Epidemiological studies of pregnancy outcomes with antidepressant use in the first trimester have found an increased risk of congenital anomalies, particularly cardiovascular abnormalities (eg, ventricular septal defects and atrial septal defects), associated with paroxetine use. The reported incidence of cardiovascular defects with paroxetine use during pregnancy is approximately 1/50, whereas the expected incidence of such defects in the general population is approximately 1/100 births. When prescribing paroxetine, alternative treatment options should be considered in women who are pregnant or planning pregnancy.

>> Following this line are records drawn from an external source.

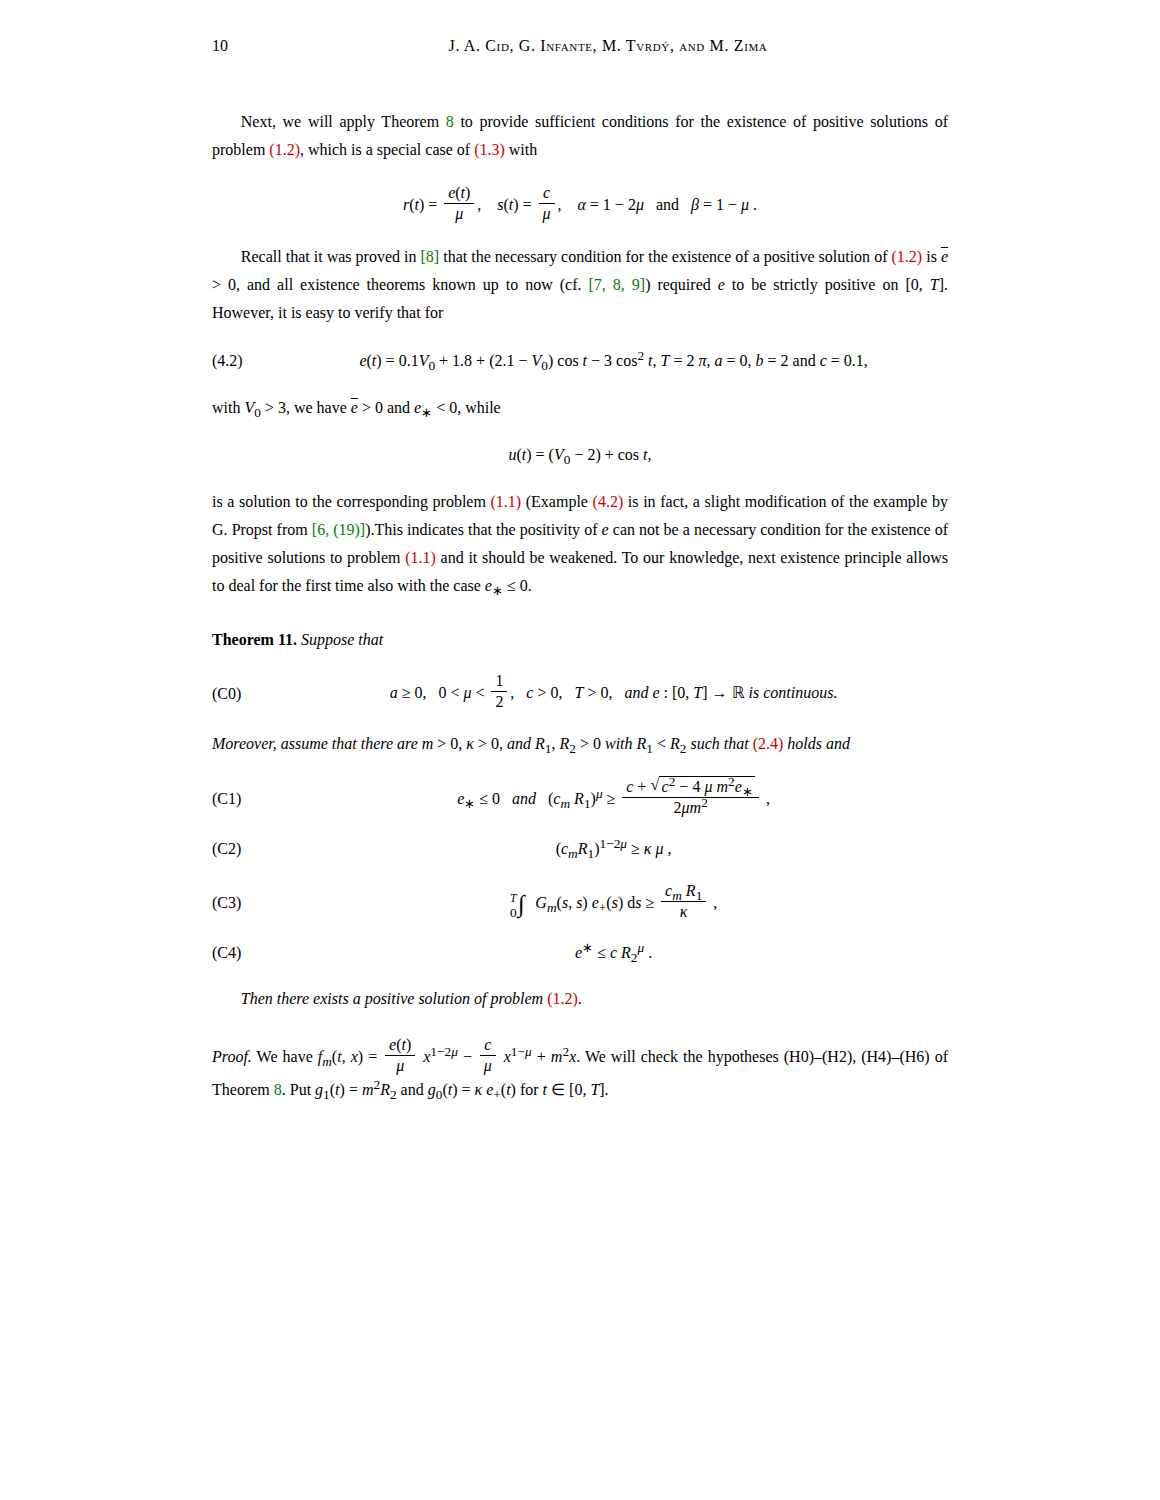10 J. A. Cid, G. Infante, M. Tvrdý, and M. Zima
Next, we will apply Theorem 8 to provide sufficient conditions for the existence of positive solutions of problem (1.2), which is a special case of (1.3) with
r(t) = e(t) μ, s(t) = cμ, α = 1 − 2μ and β = 1 − μ .
Recall that it was proved in [8] that the necessary condition for the existence of a positive solution of (1.2) is e > 0, and all existence theorems known up to now (cf. [7, 8, 9]) required e to be strictly positive on [0, T]. However, it is easy to verify that for
(4.2) e(t) = 0.1V0 + 1.8 + (2.1 − V0) cos t − 3 cos2 t, T = 2 π, a = 0, b = 2 and c = 0.1,
with V0 > 3, we have e > 0 and e∗ < 0, while
u(t) = (V0 − 2) + cos t,
is a solution to the corresponding problem (1.1) (Example (4.2) is in fact, a slight modification of the example by G. Propst from [6, (19)]).This indicates that the positivity of e can not be a necessary condition for the existence of positive solutions to problem (1.1) and it should be weakened. To our knowledge, next existence principle allows to deal for the first time also with the case e∗ ≤ 0.
Theorem 11. Suppose that
(C0) a ≥ 0, 0 < μ < 12, c > 0, T > 0, and e : [0, T] → ℝ is continuous.
Moreover, assume that there are m > 0, κ > 0, and R1, R2 > 0 with R1 < R2 such that (2.4) holds and
(C1) e∗ ≤ 0 and (cm R1)μ ≥ c + c2 − 4 μ m2e∗2μm2 ,
(C2) (cmR1)1−2μ ≥ κ μ ,
(C3) T ∫0 Gm(s, s) e+(s) ds ≥ cm R1 κ ,
(C4) e∗ ≤ c R2μ .
Then there exists a positive solution of problem (1.2).
Proof. We have fm(t, x) = e(t) μ x1−2μ − cμ x1−μ + m2x. We will check the hypotheses (H0)–(H2), (H4)–(H6) of Theorem 8. Put g1(t) = m2R2 and g0(t) = κ e+(t) for t ∈ [0, T].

Paroxetine should only be prescribed if its potential benefit outweighs the potential risk. If a decision is made to discontinue treatment with paroxetine during pregnancy, the physician should follow the recommendations in the sections “Dosage and Administration” – “Discontinuation of Paroxetine” and “Special Instructions” – “Symptoms that may occur when stopping treatment with paroxetine in adults.”
There are reports of preterm birth in women who received paroxetine or other SSRI drugs during pregnancy, but a cause-and-effect relationship between taking these drugs and preterm birth has not been established. It is necessary to monitor the health of those newborns whose mothers took paroxetine during late pregnancy, as there are reports of complications in newborns exposed to paroxetine or other SSRI drugs in the third trimester of pregnancy. However, a cause-and-effect relationship between these complications and this drug therapy has not been confirmed. Clinical complications reported included: respiratory distress, cyanosis, apnea, seizures, temperature instability, feeding difficulties, vomiting, hypoglycemia, hypertension, hypotension, hyperreflexia, tremor, hyperexcitability syndrome, irritability, lethargy, constant crying and drowsiness. In some reports, symptoms have been described as neonatal manifestations of withdrawal syndrome. In most cases, the described complications occurred immediately after delivery or shortly thereafter (<24 hours). According to epidemiological studies, taking SSRI drugs (including paroxetine) during pregnancy, especially in later stages, is associated with an increased risk of developing persistent pulmonary hypertension in newborns.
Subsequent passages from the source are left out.